TASK DESCRIPTION →
Only one number is expected here, namely how many lines of the entries below hold the string "append".

Start of DATA TO USE

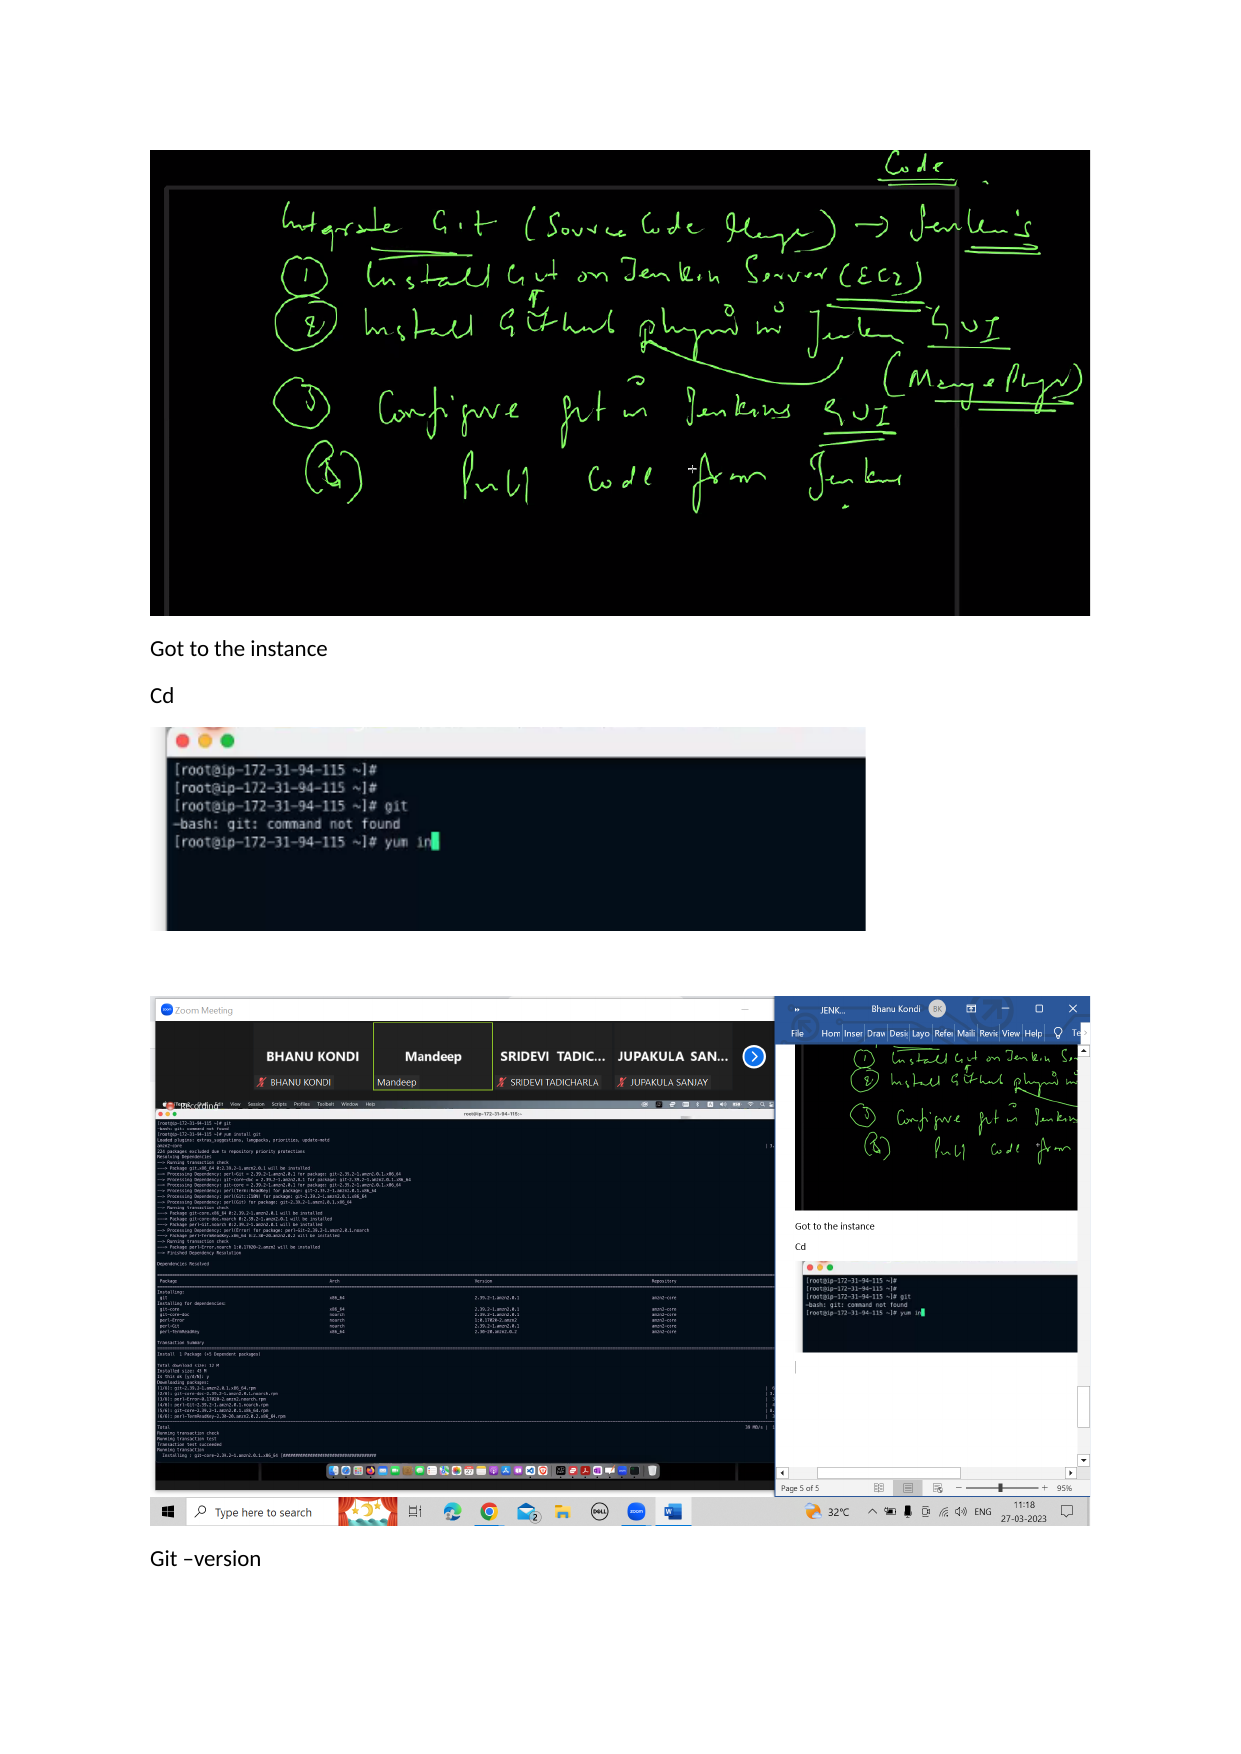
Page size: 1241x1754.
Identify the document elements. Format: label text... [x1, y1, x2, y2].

text Got to the instance [150, 634, 1090, 662]
picture [150, 996, 1091, 1526]
picture [150, 727, 866, 931]
picture [150, 150, 1091, 616]
text Git –version [150, 1544, 1090, 1572]
text Cd [150, 681, 1090, 709]
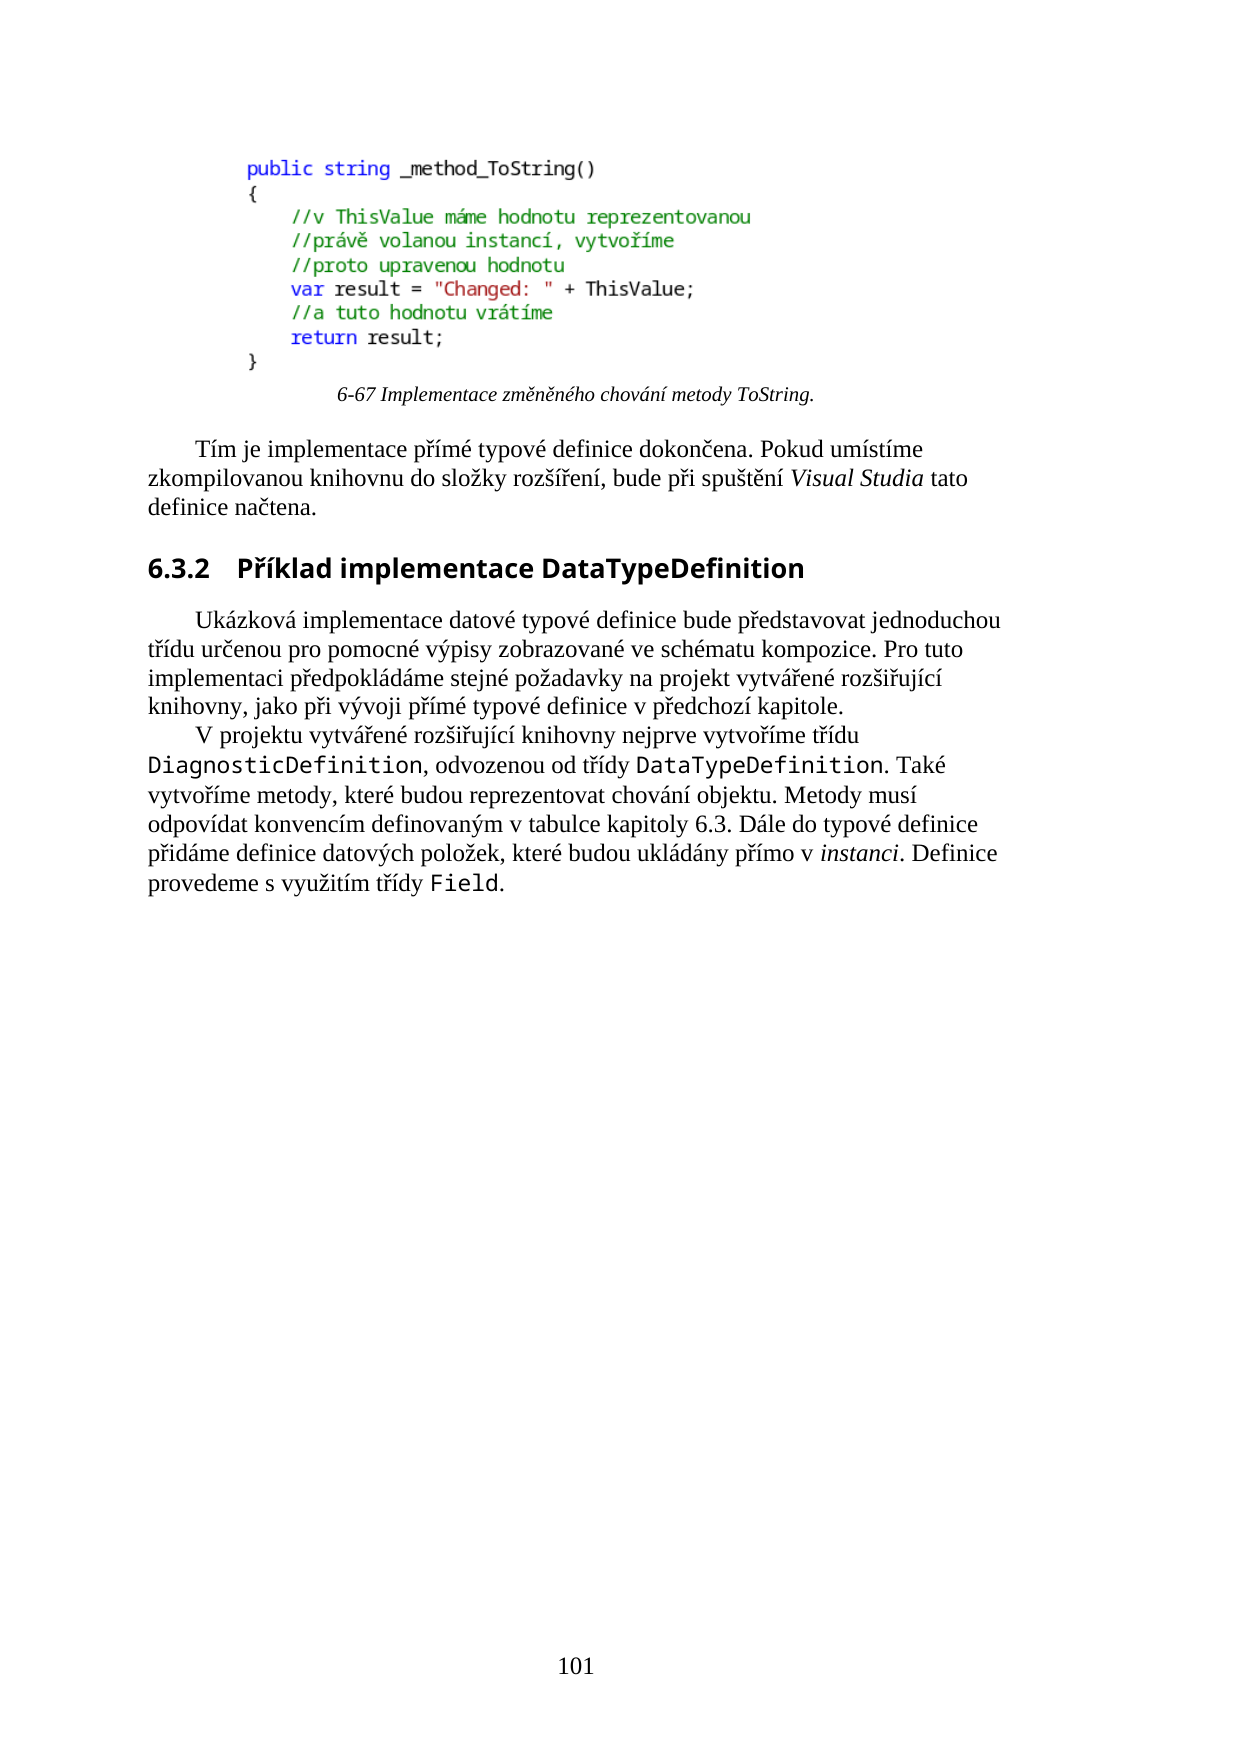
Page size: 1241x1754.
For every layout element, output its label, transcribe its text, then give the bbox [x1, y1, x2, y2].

text - Implementace změněného chování metody ToString. [148, 382, 1004, 406]
text Tím je implementace přímé typové definice dokončena. Pokud umístíme zkompilovanou knihovnu do složky rozšíření, bude při spuštění Visual Studia tato definice načtena. [148, 434, 1004, 521]
text Ukázková implementace datové typové definice bude představovat jednoduchou třídu určenou pro pomocné výpisy zobrazované ve schématu kompozice. Pro tuto implementaci předpokládáme stejné požadavky na projekt vytvářené rozšiřující knihovny, jako při vývoji přímé typové definice v předchozí kapitole. [148, 605, 1004, 720]
subtitle Příklad implementace DataTypeDefinition [148, 550, 1004, 587]
text V projektu vytvářené rozšiřující knihovny nejprve vytvoříme třídu DiagnosticDefinition, odvozenou od třídy DataTypeDefinition. Také vytvoříme metody, které budou reprezentovat chování objektu. Metody musí odpovídat konvencím definovaným v tabulce kapitoly 6.3. Dále do typové definice přidáme definice datových položek, které budou ukládány přímo v instanci. Definice provedeme s využitím třídy Field. [148, 720, 1004, 898]
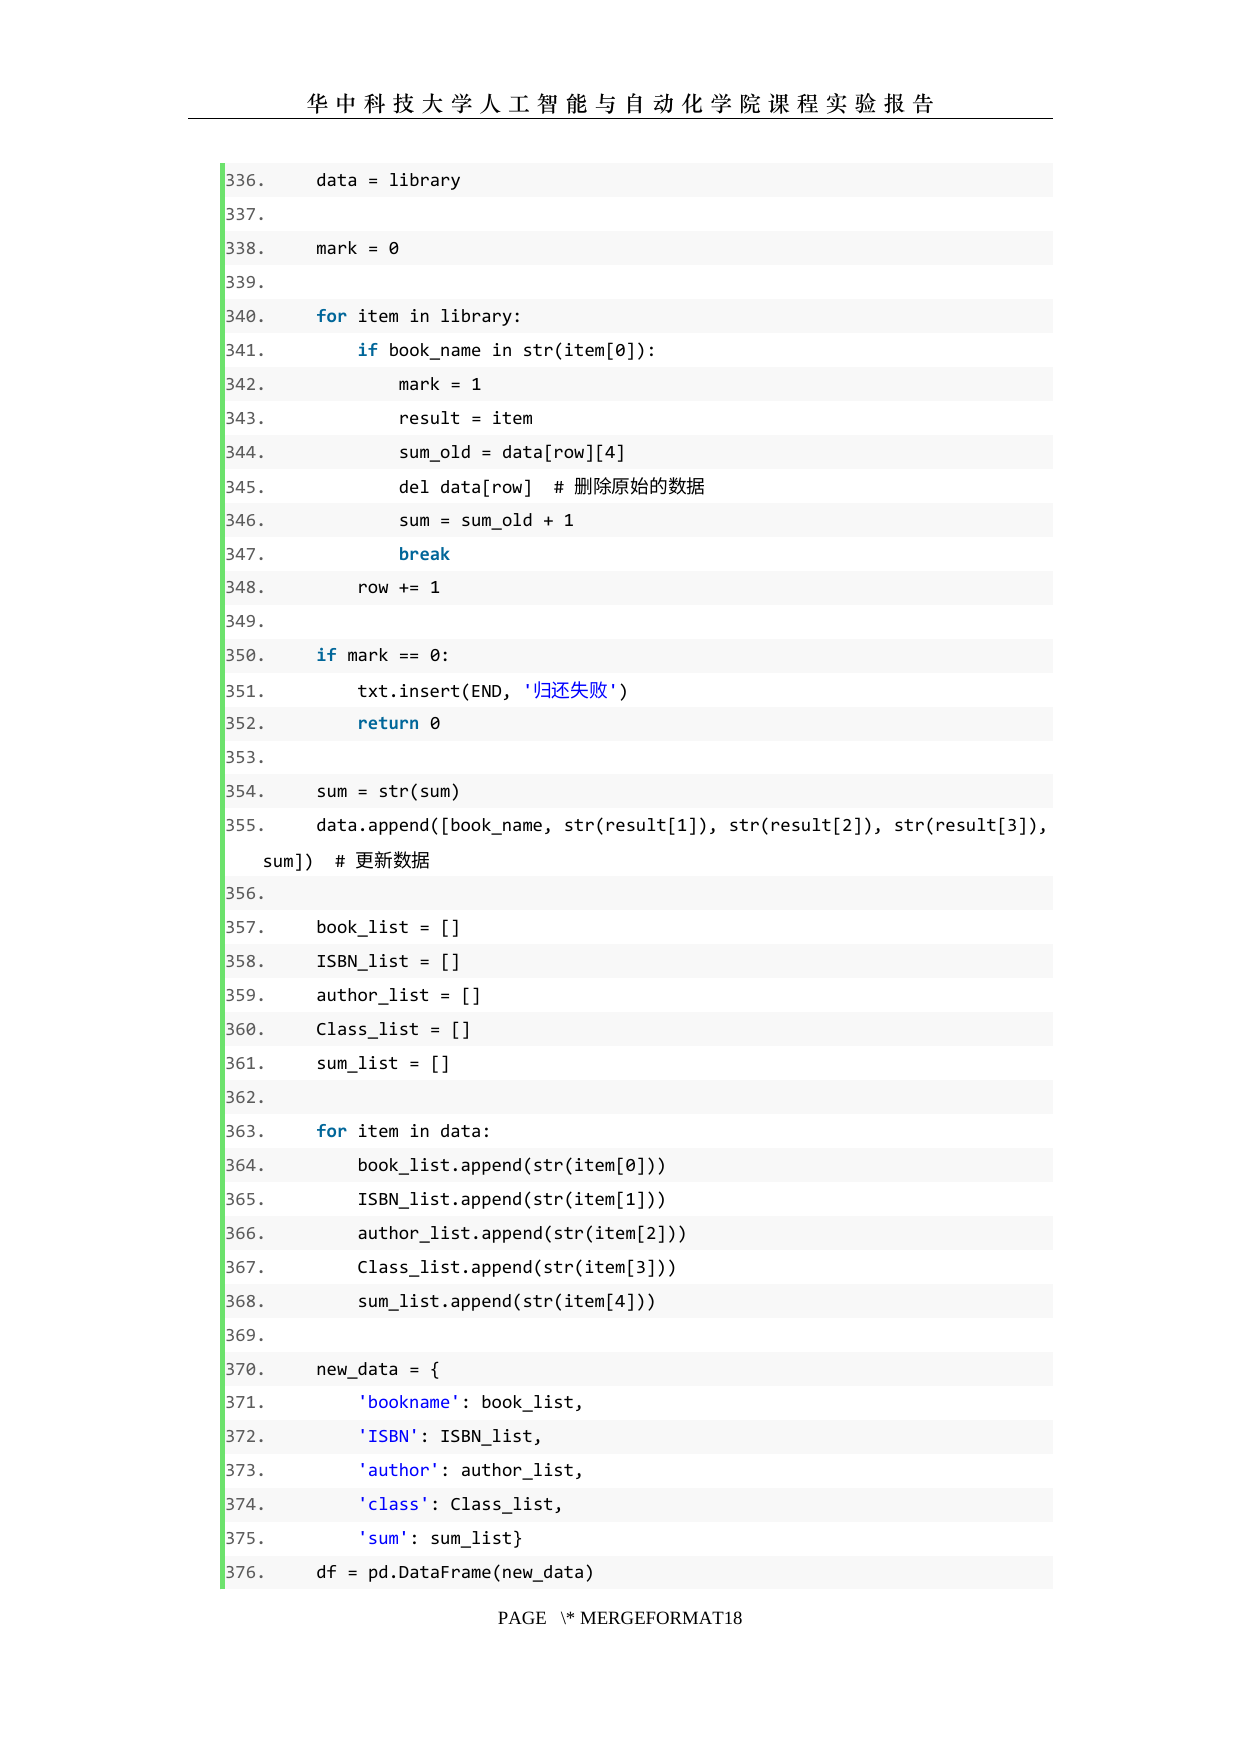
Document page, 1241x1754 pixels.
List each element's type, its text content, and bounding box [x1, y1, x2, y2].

list book_list.append(str(item[0])) [225, 1148, 1053, 1182]
list df = pd.DataFrame(new_data) [225, 1556, 1053, 1589]
list mark = 0 [225, 231, 1053, 265]
list book_list = [] [225, 910, 1053, 944]
list new_data = { [225, 1352, 1053, 1386]
list Class_list = [] [225, 1012, 1053, 1046]
list sum = str(sum) [225, 774, 1053, 808]
list txt.insert(END, '归还失败') [225, 673, 1053, 707]
list for item in library: [225, 299, 1053, 333]
list 'bookname': book_list, [225, 1386, 1053, 1420]
list mark = 1 [225, 367, 1053, 401]
list del data[row] # 删除原始的数据 [225, 469, 1053, 503]
list return 0 [225, 707, 1053, 741]
list for item in data: [225, 1114, 1053, 1148]
list 'class': Class_list, [225, 1488, 1053, 1522]
list ISBN_list = [] [225, 944, 1053, 978]
list data = library [225, 163, 1053, 197]
list sum_list.append(str(item[4])) [225, 1284, 1053, 1318]
list 'author': author_list, [225, 1454, 1053, 1488]
list if book_name in str(item[0]): [225, 333, 1053, 367]
list Class_list.append(str(item[3])) [225, 1250, 1053, 1284]
list if mark == 0: [225, 639, 1053, 673]
list row += 1 [225, 571, 1053, 605]
list result = item [225, 401, 1053, 435]
list sum_old = data[row][4] [225, 435, 1053, 469]
list sum_list = [] [225, 1046, 1053, 1080]
list data.append([book_name, str(result[1]), str(result[2]), str(result[3]), sum]) # 更新数据 [225, 808, 1053, 876]
list ISBN_list.append(str(item[1])) [225, 1182, 1053, 1216]
list author_list.append(str(item[2])) [225, 1216, 1053, 1250]
list break [225, 537, 1053, 571]
list author_list = [] [225, 978, 1053, 1012]
list 'sum': sum_list} [225, 1522, 1053, 1556]
list 'ISBN': ISBN_list, [225, 1420, 1053, 1454]
list sum = sum_old + 1 [225, 503, 1053, 537]
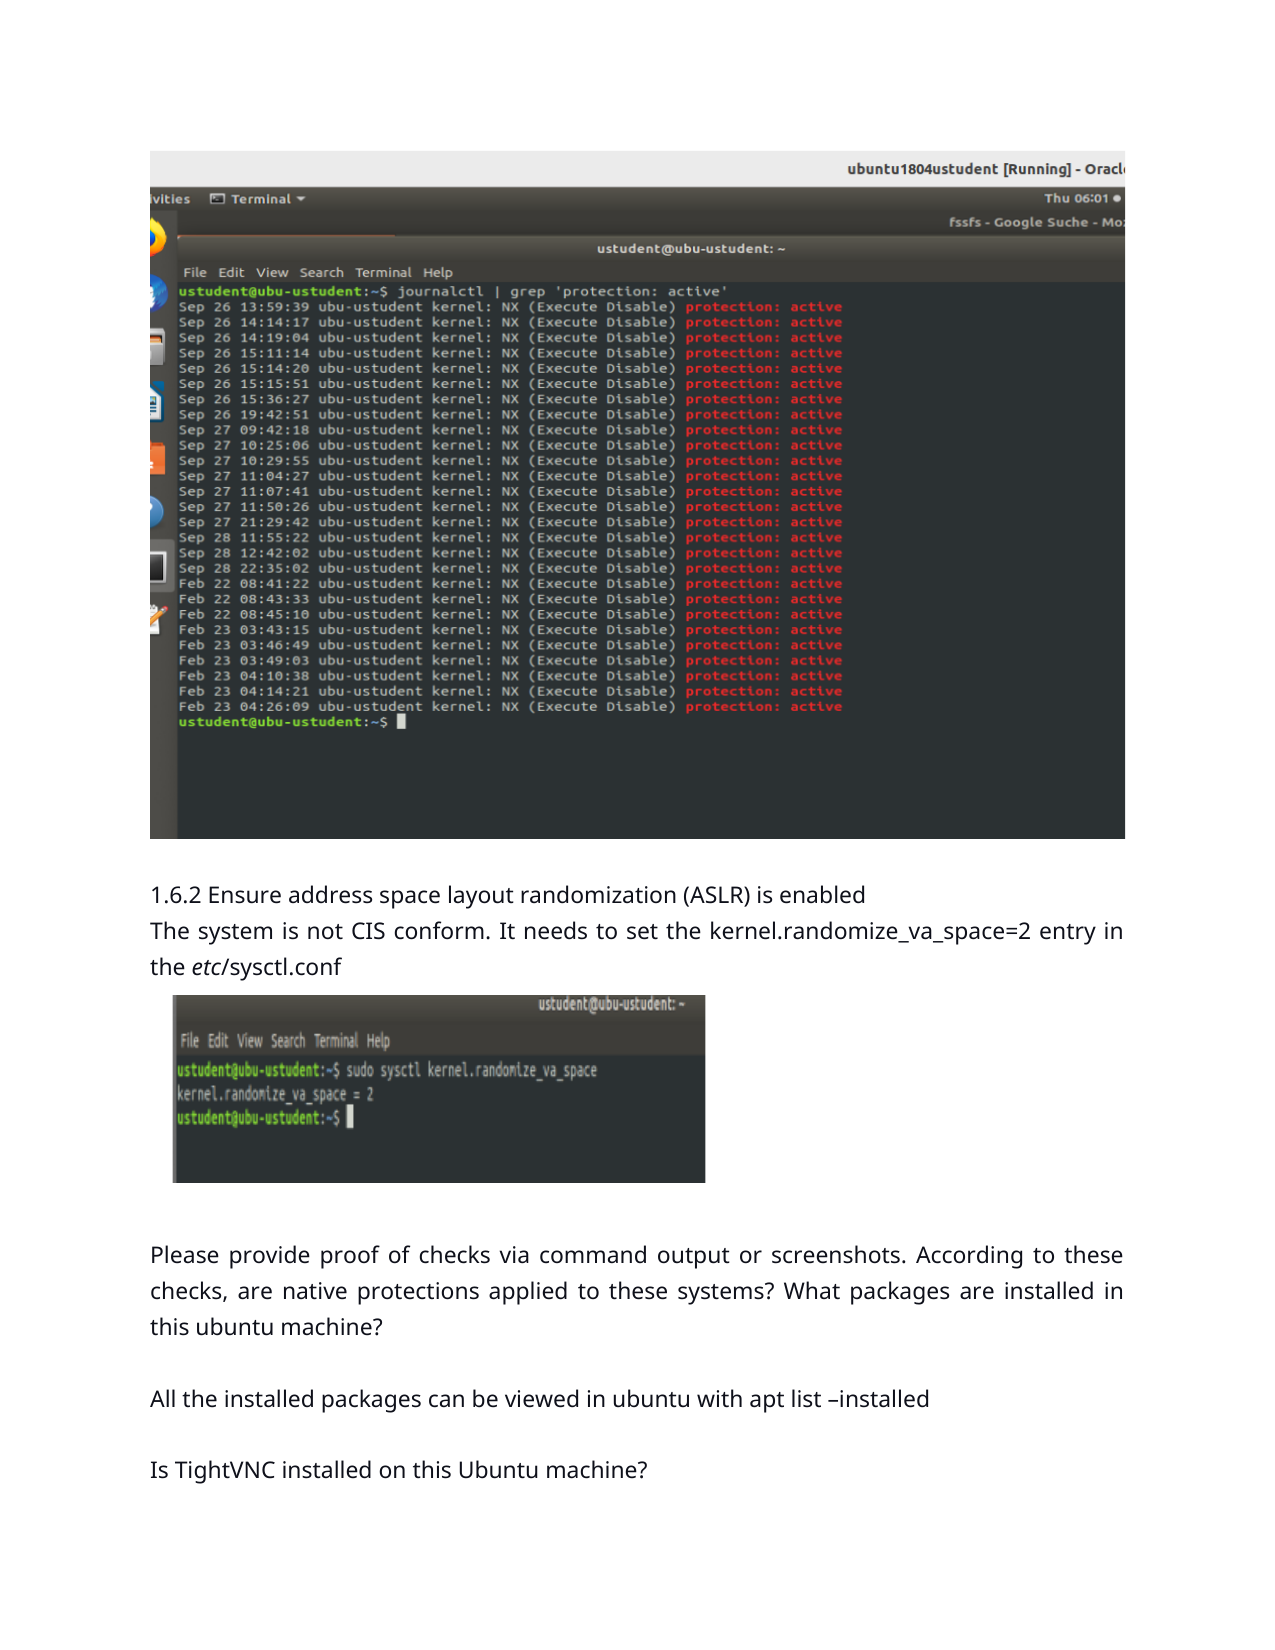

End of DATA TO USE

PROBLEM SOLUTION →
6